Il y a une route qui monte depuis Bouira, en passant par les villages accrochés aux flancs des montagnes du Djurdjura. Si vous la suivez assez longtemps, vous arrivez à Raffour. Ce n’est pas un endroit que les guides touristiques signalent en gras. Les maisons sont basses, les ruelles étroites, et l’on y croise des familles entières qui ont, à un moment donné, envoyé un fils ou une fille vers la France. C’est de ce coin de Kabylie que viennent les parents de Maghnes Akliouche, et c’est probablement la raison pour laquelle, quand on parle de lui dans les cafés de Tizi Ouzou, on ne dit pas seulement « le joueur de Monaco ». On dit, avec une nuance de fierté contenue, « le fils de chez nous ».

Maghnes est né le 25 février 2002 à Tremblay-en-France, en Seine-Saint-Denis, ce département où une bonne partie de la nouvelle génération du football français a appris à dribbler entre les voitures garées. La famille y a posé ses valises bien avant sa naissance, suivant un parcours que des milliers de familles kabyles connaissent par cœur : le départ, le travail, les enfants nés ailleurs, et la mémoire du pays qui reste là, en arrière-plan, dans la langue parlée à la maison et dans les voyages d’été.
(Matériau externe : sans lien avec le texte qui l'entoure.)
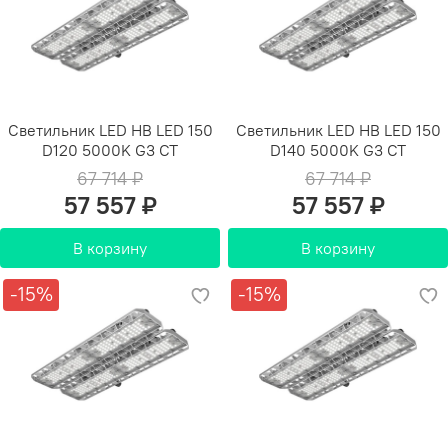
Светильник LED HB LED 150
Светильник LED HB LED 150
D120 5000K G3 СТ
D140 5000K G3 СТ
67 714 ₽
67 714 ₽
57 557 ₽
57 557 ₽
В корзину
В корзину
-15%
-15%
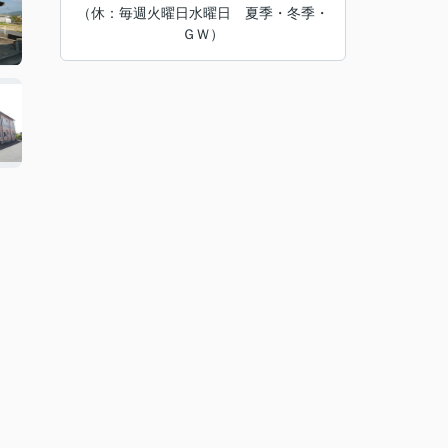
（休：毎週火曜日水曜日 夏季・冬季・
ＧＷ）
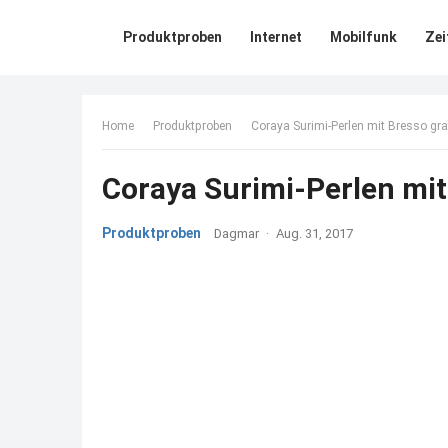
Produktproben
Internet
Mobilfunk
Zei
Home
Produktproben
Coraya Surimi-Perlen mit Bresso gra
Coraya Surimi-Perlen mit
Produktproben
Dagmar
·
Aug. 31, 2017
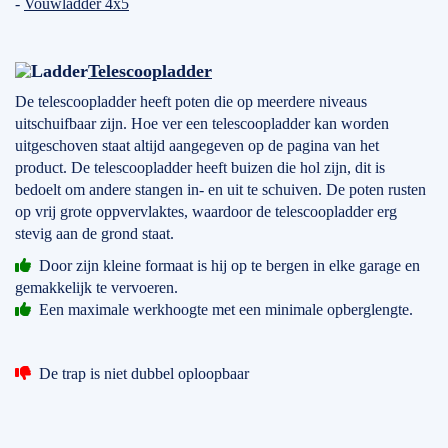
-
Vouwladder 4x5
Telescoopladder
De telescoopladder heeft poten die op meerdere niveaus
uitschuifbaar zijn. Hoe ver een telescoopladder kan worden
uitgeschoven staat altijd aangegeven op de pagina van het
product. De telescoopladder heeft buizen die hol zijn, dit is
bedoelt om andere stangen in- en uit te schuiven. De poten rusten
op vrij grote oppvervlaktes, waardoor de telescoopladder erg
stevig aan de grond staat.
Door zijn kleine formaat is hij op te bergen in elke garage en
gemakkelijk te vervoeren.
Een maximale werkhoogte met een minimale opberglengte.
De trap is niet dubbel oploopbaar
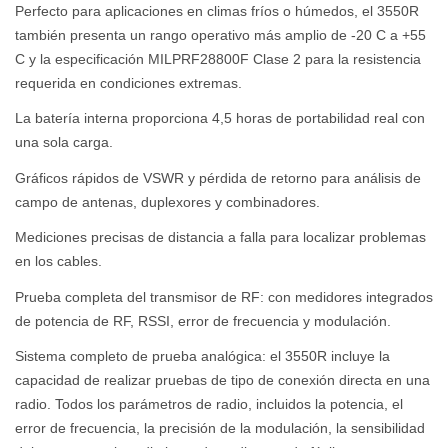
Perfecto para aplicaciones en climas fríos o húmedos, el 3550R
también presenta un rango operativo más amplio de -20 C a +55
C y la especificación MILPRF28800F Clase 2 para la resistencia
requerida en condiciones extremas.
La batería interna proporciona 4,5 horas de portabilidad real con
una sola carga.
Gráficos rápidos de VSWR y pérdida de retorno para análisis de
campo de antenas, duplexores y combinadores.
Mediciones precisas de distancia a falla para localizar problemas
en los cables.
Prueba completa del transmisor de RF: con medidores integrados
de potencia de RF, RSSI, error de frecuencia y modulación.
Sistema completo de prueba analógica: el 3550R incluye la
capacidad de realizar pruebas de tipo de conexión directa en una
radio. Todos los parámetros de radio, incluidos la potencia, el
error de frecuencia, la precisión de la modulación, la sensibilidad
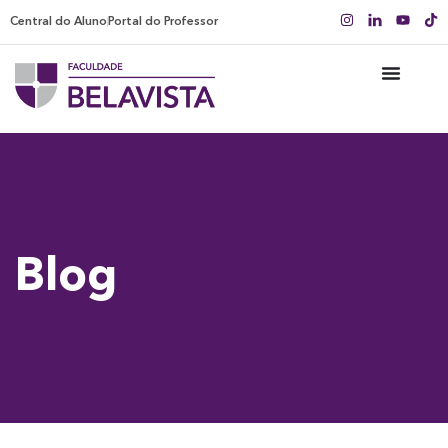
Central do Aluno
Portal do Professor
Blog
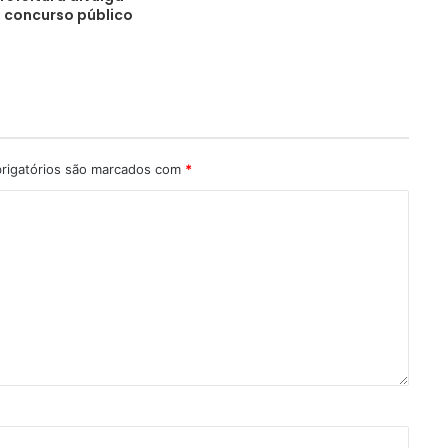
 concurso público
rigatórios são marcados com
*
Le passeport est français. La conversation autour de la table, elle, garde souvent une autre teinte.
Ce qui rend l’histoire d’Akliouche intéressante, ce n’est pas tellement le fait qu’il porte une double identité — c’est presque la norme aujourd’hui dans le football professionnel. C’est plutôt la manière dont il l’a portée publiquement, avec une sorte de retenue qui contraste avec l’exubérance habituelle des jeunes joueurs propulsés sous les projecteurs. Il a peu commenté ses origines dans les médias. Il a laissé son jeu parler, à Monaco d’abord, où il s’est imposé comme l’un des milieux offensifs les plus créatifs de la Ligue 1, puis en équipe de France, où sa première sélection est arrivée presque comme une formalité.
On sait, par les rares confidences livrées à la presse, qu’il a longtemps réfléchi avant de trancher sur le choix de la sélection. L’Algérie a tenté de le convaincre. Les Fennecs auraient aimé l’enrôler avant la France, et plusieurs membres de la diaspora algérienne ont espéré qu’il portait un jour le maillot vert. La décision finale s’est faite, semble-t-il, à la fois sur des considérations sportives et personnelles — la France était le pays où il avait grandi, où il avait été formé, et où ses chances de jouer une grande compétition internationale paraissaient les plus solides à court terme.
Le 5 septembre 2025, il est entré en jeu contre l’Ukraine, lors des qualifications pour la Coupe du Monde 2026. Quelques mois plus tard, le 16 novembre, il marquait son premier but international face à l’Azerbaïdjan, dans une victoire 3-1. Le geste n’avait rien d’extraordinaire en soi — une finition propre, un de ces moments que les jeunes joueurs vivent souvent comme une libération autant que comme un accomplissement. Mais à Raffour, on imagine que le téléphone a sonné plus que d’habitude ce soir-là.
Il est difficile de ne pas remarquer à quel point son parcours ressemble à celui de toute une génération de joueurs binationaux français — Karim Benzema, Zinedine Zidane avant lui, Adrien Rabiot dans un registre différent, et plus récemment des profils comme Houssem Aouar, qui ont fait le choix inverse. Chaque cas est unique. Chaque famille a sa propre histoire de départ, d’installation, et d’attachement à deux terres à la fois.